I’ve got loads of cookbooks, far too many my husband would say! I really don’t use them often enough, I tend to look through them to gain ideas and then make things up as I go along. I’m not very good at following a recipe to the letter and as a result there’s been a few wonderful meals but there’s also been a few ‘unrepeatables’!
I’ve decided to challenge myself every once in a while and actually follow a recipe for once in my life and share the results with you. The first cookbook to be tried is The Philadelphia Cookbook. Photo from Philadelphia.co.uk. I’m slightly obsessed by Philadelphia. I seem to live on it. I eat it on my bagel for breakfast; I eat it on a bagel for lunch think I’m slightly obsessed by bagels too, and I often use it in the sauces I make for dinner.
I used the recipe for Cannellini Bean Mash. I’m not a big bean person; I will quite happily eat baked beans, but I don’t tend to eat any others.

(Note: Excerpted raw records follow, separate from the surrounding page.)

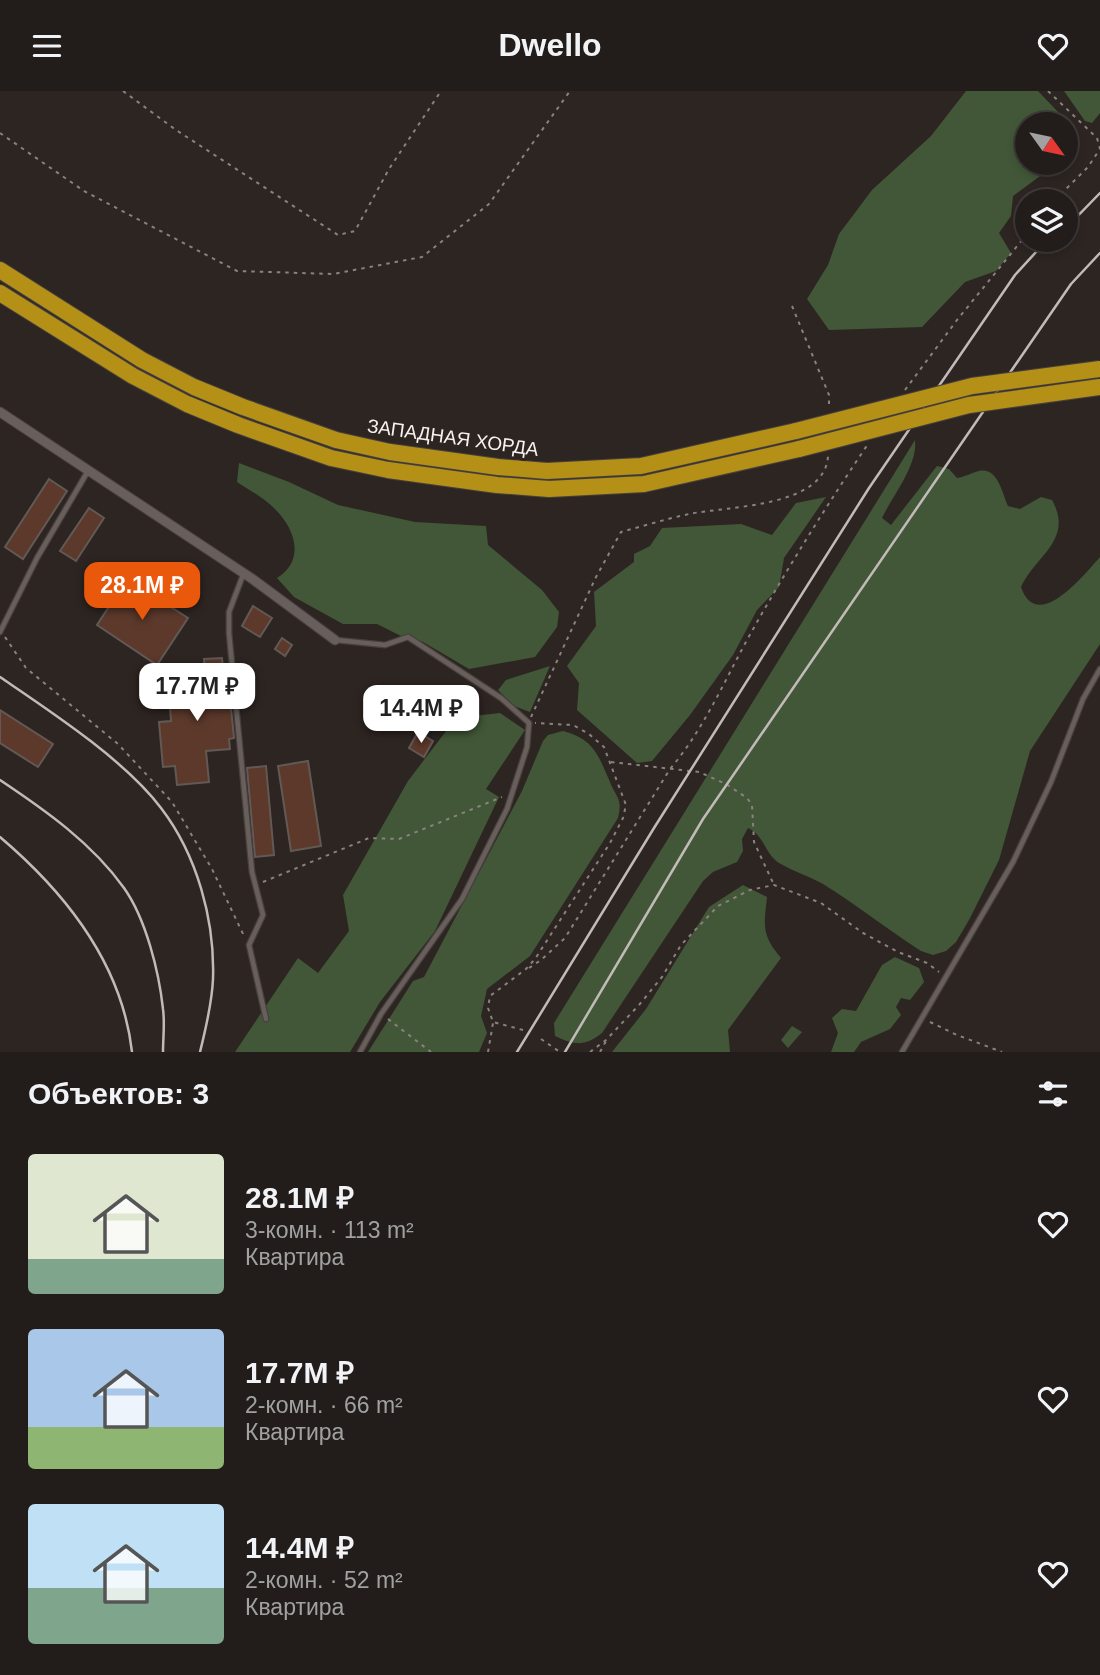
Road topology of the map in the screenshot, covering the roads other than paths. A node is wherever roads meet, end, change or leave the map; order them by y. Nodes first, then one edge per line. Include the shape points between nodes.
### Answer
1 (0, 270) edge
2 (0, 293) edge
3 (1100, 369) edge
4 (1100, 387) edge
5 (0, 412) edge
6 (88, 471) junction
7 (243, 573) junction
8 (0, 631) edge
9 (335, 640) joint
10 (1100, 669) edge
11 (266, 1019) dead end
12 (360, 1052) edge
13 (902, 1052) edge

1 - 3 highway, ЗАПАДНАЯ ХОРДА, bridge via 142,360 243,407 336,440 498,467 547,471 641,466 972,386
2 - 4 highway, ЗАПАДНАЯ ХОРДА, bridge via 133,376 238,425 331,458 497,485 549,489 644,484 969,405
5 - 6 street
6 - 7 street
6 - 8 lane
7 - 9 street
7 - 11 lane via 229,612 229,633 251,859 262,915 248,945
9 - 12 lane via 385,645 408,637 501,698 529,723 527,747 507,809 462,899 381,1014
10 - 13 lane via 1013,862

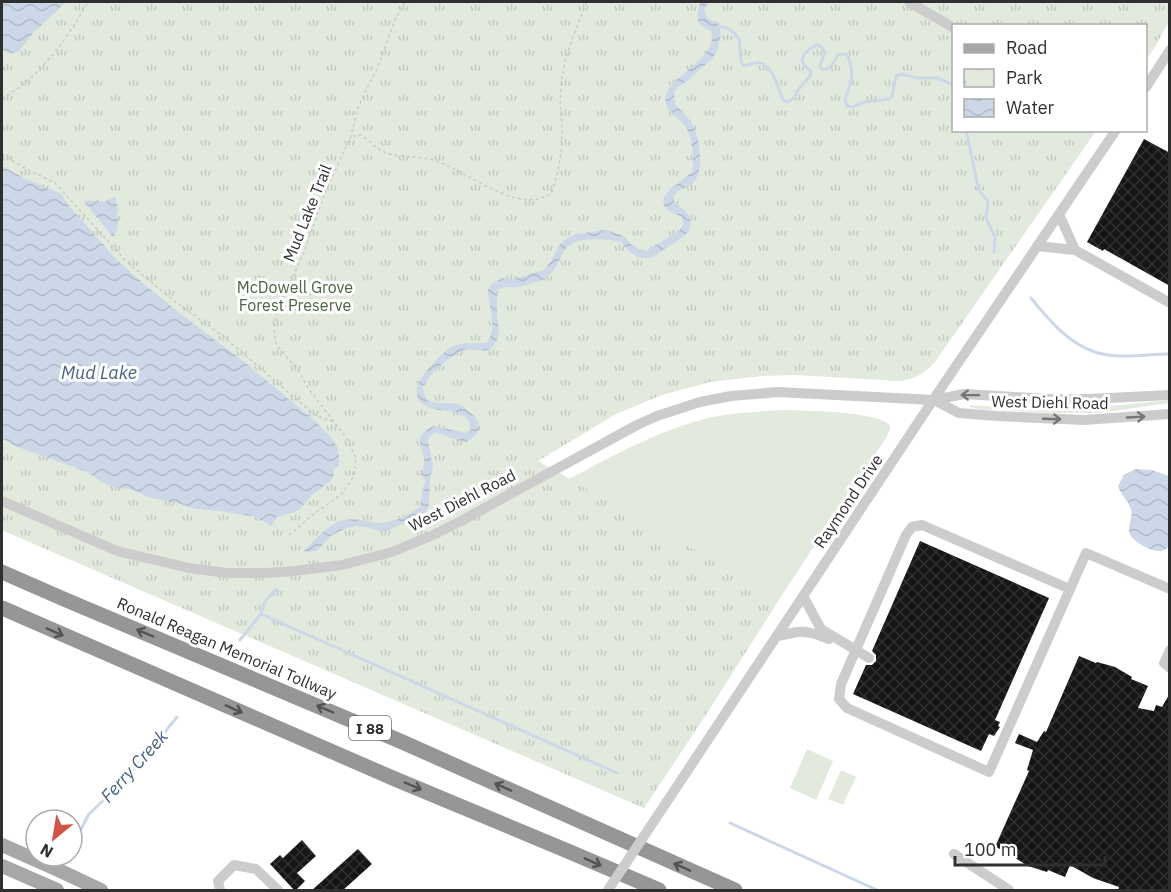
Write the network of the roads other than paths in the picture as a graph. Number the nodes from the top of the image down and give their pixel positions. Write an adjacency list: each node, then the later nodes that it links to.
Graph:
1 (909, 2): 2 (street)
2 (952, 27)
3 (1170, 50): 4 (street)
4 (1147, 85)
5 (1115, 132): 6 (street, Raymond Drive)
6 (1059, 214): 7 (street, Raymond Drive); 8 (street)
7 (1037, 246): 8 (street); 11 (street, Raymond Drive)
8 (1075, 249): 9 (street)
9 (1170, 303)
10 (1170, 395): 11 (street, West Diehl Road, one-way to 11)
11 (933, 400): 12 (street, West Diehl Road, one-way to 12); 13 (street, West Diehl Road); 17 (street, Raymond Drive)
12 (1170, 414)
13 (2, 501)
14 (2, 572): 33 (highway, Ronald Reagan Memorial Tollway / I 88, one-way to 14)
15 (1070, 589): 16 (street); 20 (street); 20 (street)
16 (1170, 589)
17 (803, 596): 19 (street, Raymond Drive); 20 (street)
18 (2, 608): 32 (highway, I 88, one-way to 32)
19 (777, 636): 20 (street); 31 (street, Raymond Drive, bridge)
20 (852, 648): 22 (street)
21 (1170, 650): 23 (street)
22 (869, 657)
23 (1170, 668)
24 (2, 845): 28 (main road)
25 (954, 854): 34 (street)
26 (2, 866): 27 (main road)
27 (57, 891)
28 (101, 891)
29 (220, 891): 30 (street)
30 (278, 891)
31 (608, 891)
32 (659, 891)
33 (735, 891)
34 (1009, 891)

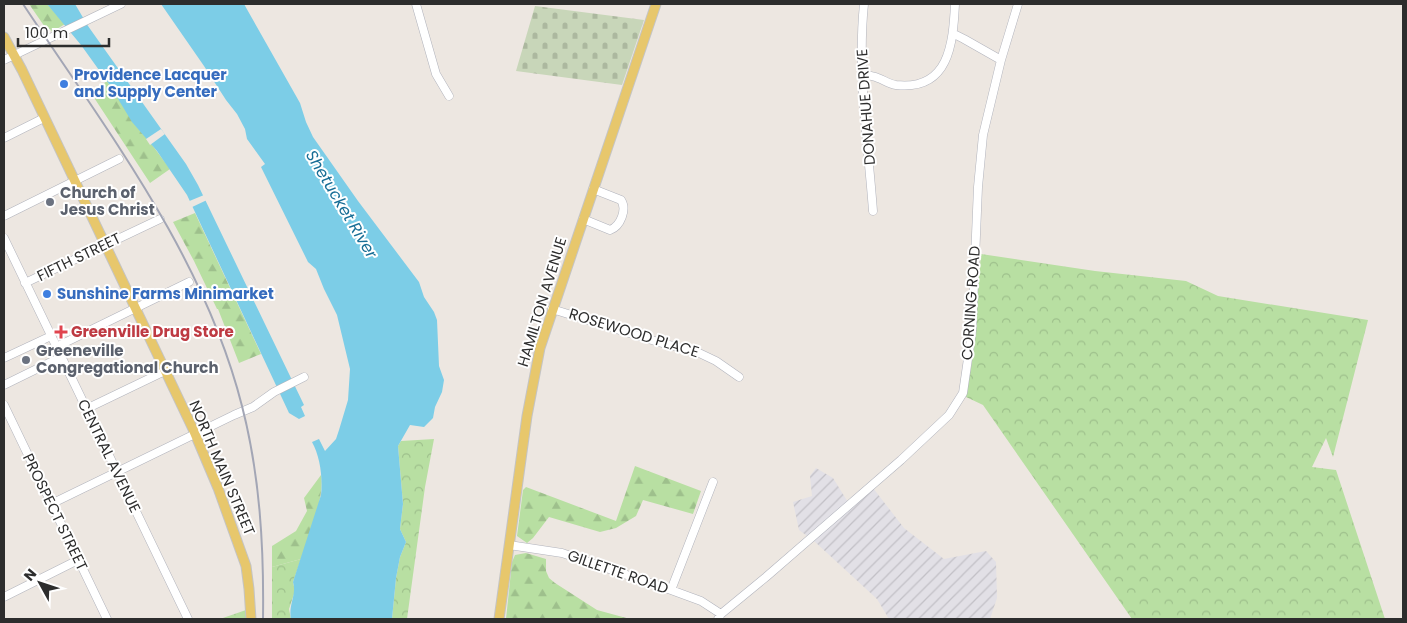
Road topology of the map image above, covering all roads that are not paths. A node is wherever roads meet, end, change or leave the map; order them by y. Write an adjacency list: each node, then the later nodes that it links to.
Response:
1 (121, 4): 9 (street)
2 (416, 4): 13 (street)
3 (656, 4): 18 (main road, HAMILTON AVENUE)
4 (864, 4): 12 (street, DONAHUE DRIVE)
5 (955, 4): 7 (street)
6 (1018, 4): 11 (street, CORNING ROAD)
7 (954, 34): 11 (street); 12 (street)
8 (4, 37): 9 (main road, NORTH MAIN STREET)
9 (14, 55): 10 (street); 14 (main road, NORTH MAIN STREET)
10 (4, 60)
11 (1002, 60): 47 (street, CORNING ROAD)
12 (862, 74): 19 (street, DONAHUE DRIVE)
13 (449, 96)
14 (44, 118): 15 (street); 17 (main road, NORTH MAIN STREET)
15 (4, 138)
16 (119, 159): 17 (street)
17 (74, 181): 20 (street); 24 (main road, NORTH MAIN STREET)
18 (593, 189): 22 (main road, HAMILTON AVENUE); 22 (street)
19 (873, 211)
20 (4, 216)
21 (160, 219): 24 (street, FIFTH STREET)
22 (583, 219): 28 (main road, HAMILTON AVENUE)
23 (4, 238): 26 (street, CENTRAL AVENUE)
24 (105, 245): 26 (street, FIFTH STREET); 27 (main road, NORTH MAIN STREET)
25 (189, 282): 27 (street)
26 (25, 283): 29 (street, CENTRAL AVENUE)
27 (135, 308): 30 (street); 33 (main road, NORTH MAIN STREET)
28 (552, 309): 34 (street, ROSEWOOD PLACE); 43 (main road, HAMILTON AVENUE)
29 (51, 336): 30 (street, CENTRAL AVENUE); 32 (street)
30 (56, 347): 31 (street, CENTRAL AVENUE)
31 (61, 357): 36 (street); 38 (street, CENTRAL AVENUE)
32 (4, 358)
33 (165, 371): 38 (street); 39 (main road, NORTH MAIN STREET)
34 (739, 377)
35 (304, 378): 39 (street)
36 (4, 385)
37 (4, 405): 42 (street, PROSPECT STREET)
38 (86, 409): 40 (street, CENTRAL AVENUE)
39 (195, 434): 40 (street); 50 (main road, NORTH MAIN STREET)
40 (117, 472): 42 (street); 49 (street, CENTRAL AVENUE)
41 (713, 482): 45 (street)
42 (51, 504): 44 (street, PROSPECT STREET)
43 (509, 545): 45 (street, GILLETTE ROAD); 51 (main road, HAMILTON AVENUE)
44 (78, 560): 46 (street); 48 (street, PROSPECT STREET)
45 (671, 590): 47 (street, GILLETTE ROAD)
46 (4, 597)
47 (719, 617)
48 (107, 619)
49 (188, 619)
50 (251, 619)
51 (499, 619)

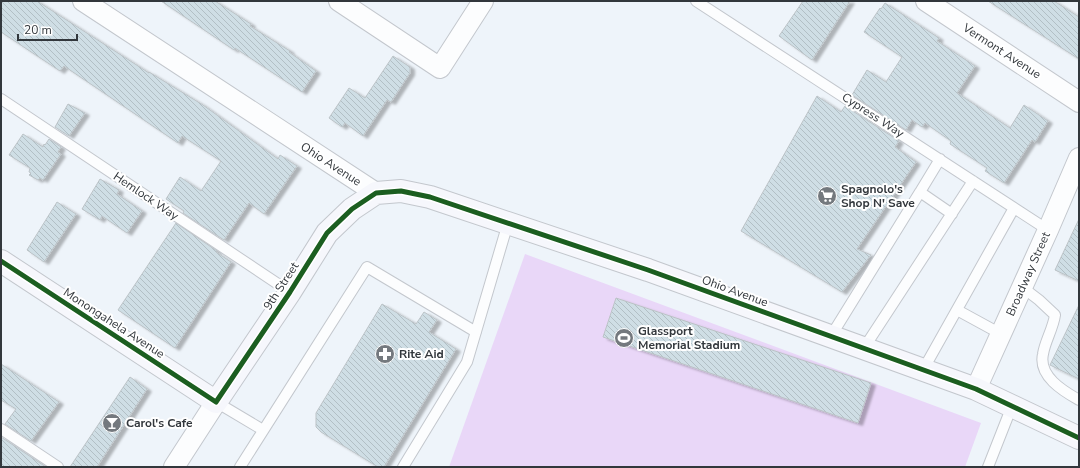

Time to grow up and try new things!
You will need:
♦ 400g can cannellini beans
♦ 50g Philadelphia Garlic and Herbs
♦ 50ml vegetable stock
♦ 2 sprigs of fresh rosemary
Drain the beans and rinse well. Combine the Philadelphia, stock and rosemary springs in a saucepan and heat gently. Add the drained beans and simmer, stirring occasionally for 10 minutes. Season to taste. Mash the bean mixture slightly so it retains a chunky texture and divide it among two plates. Serve with lamb chops and sweetcorn.
It was delicious, it almost had a slightly sweet taste and the texture was good too. I think it would be better served with some crisp green beans or mange tout to provide a more contrasting crunchy texture.